The answer is that the particular values of the numbers in an artificial neural network — or the particular firing rates of neurons in a biological one — means something. It has meaning because, through experience and training, connections have formed that allow certain patterns to represent concepts, and the relationships those concepts have to other concepts. That's what meaning is. When my task description was fed to Claude, it caused high-dimensional vectors (strings of numbers) to form that represented the steps in the task, the details of the code, and so on. Those concepts get combined and manipulated in ways that Claude has been trained to do, ways that contribute to its goal of being a helpful chatbot. And those manipulations link the detailed concepts to higher-level concepts like "make it stateful."

When you have a neural network (of either type) that's big enough, and it's been trained on enough data, it does things that in humans we call "thinking" and "understanding." It's amazing that this works, but it does.

So what now?

Well, it appears that we have, at least in the big picture, cracked the secret of how brains work. We can build machines now that think and understand. Maybe not exactly the same way we do it, but similar enough.

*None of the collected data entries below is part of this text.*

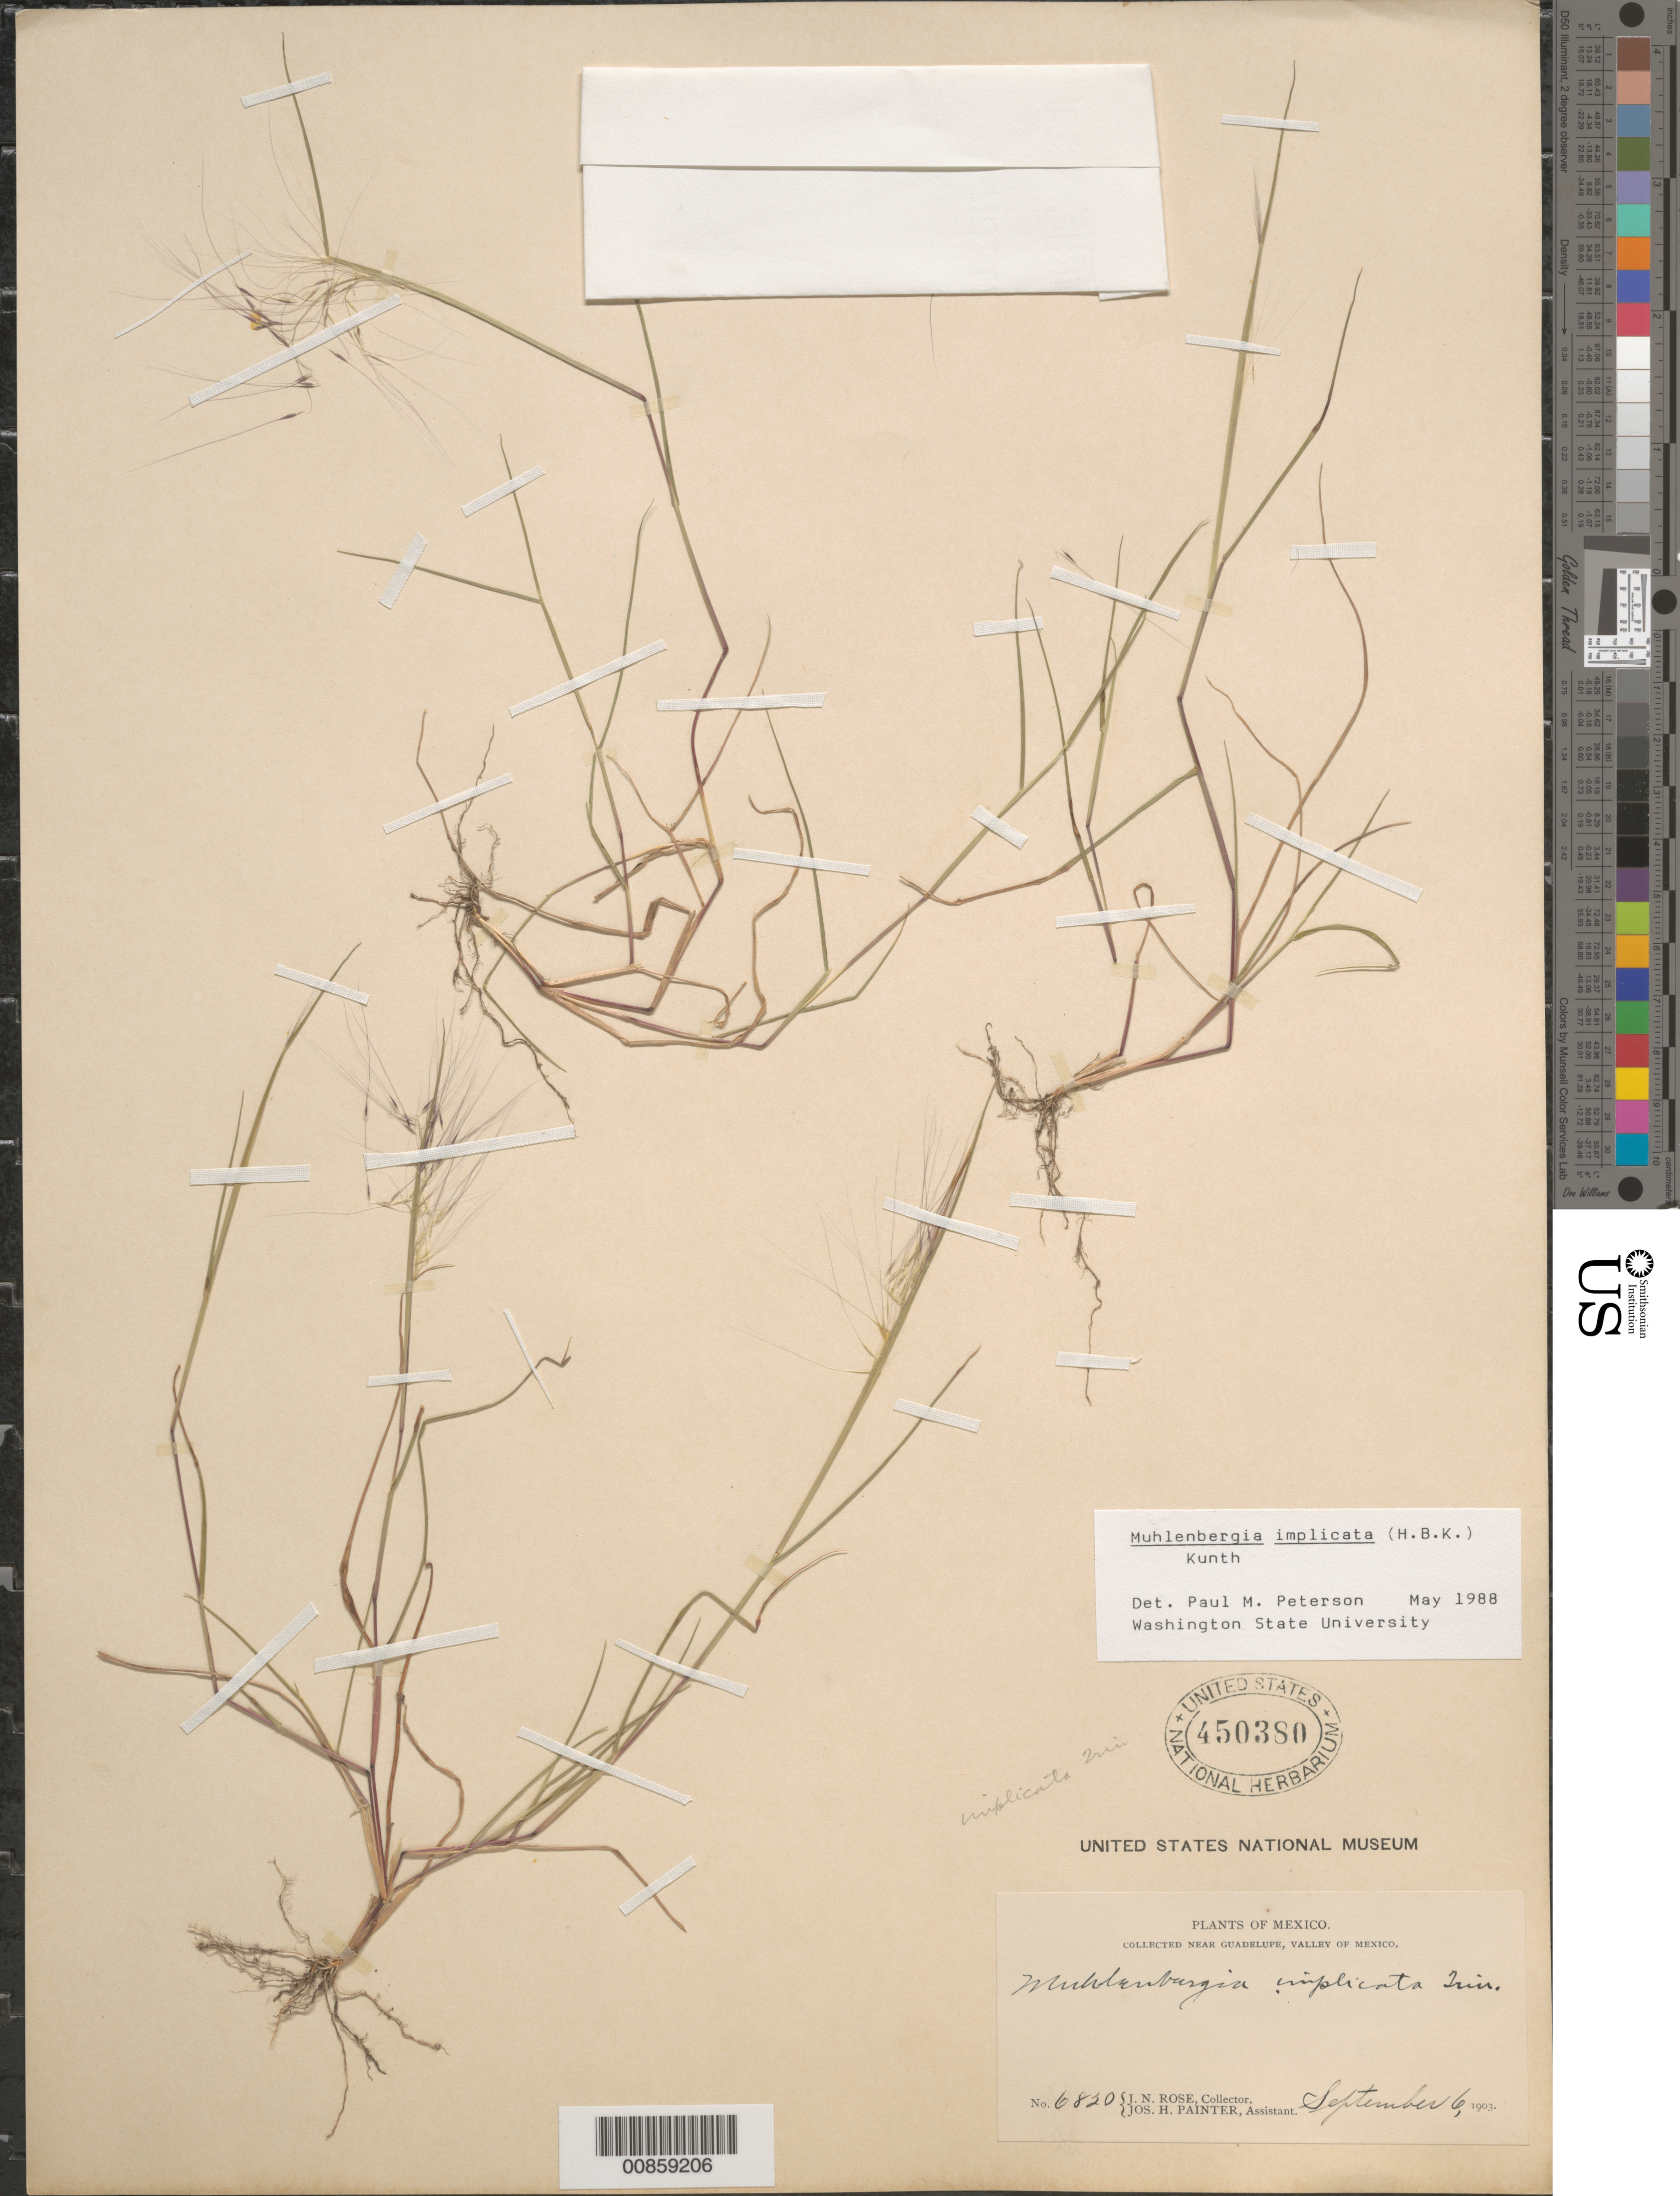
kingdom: Plantae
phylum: Tracheophyta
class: Liliopsida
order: Poales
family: Poaceae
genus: Muhlenbergia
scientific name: Muhlenbergia implicata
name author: (Kunth) Trin.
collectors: J. N. Rose & J. H. Painter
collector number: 6820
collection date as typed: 06 Sep 1903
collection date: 1903-09-06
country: Mexico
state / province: Distrito Federal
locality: Near Guadalupe, Valley of Mexico, D.F.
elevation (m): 2250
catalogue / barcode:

That lets us making these amazing helpers, and also helps us understand ourselves a little better.

But just as AIs have gotten a lot smarter since 2022, they are going to continue to get smarter. I keep an eye on the AI research papers coming out all the time, and there is no shortage of improvements in the pipeline. And in fact there are places where AIs are themselves proposing and carrying out research to improve AI. This is a feedback loop that will probably really get into gear in the next year or two.

So we're in for exciting times ahead. Hang on!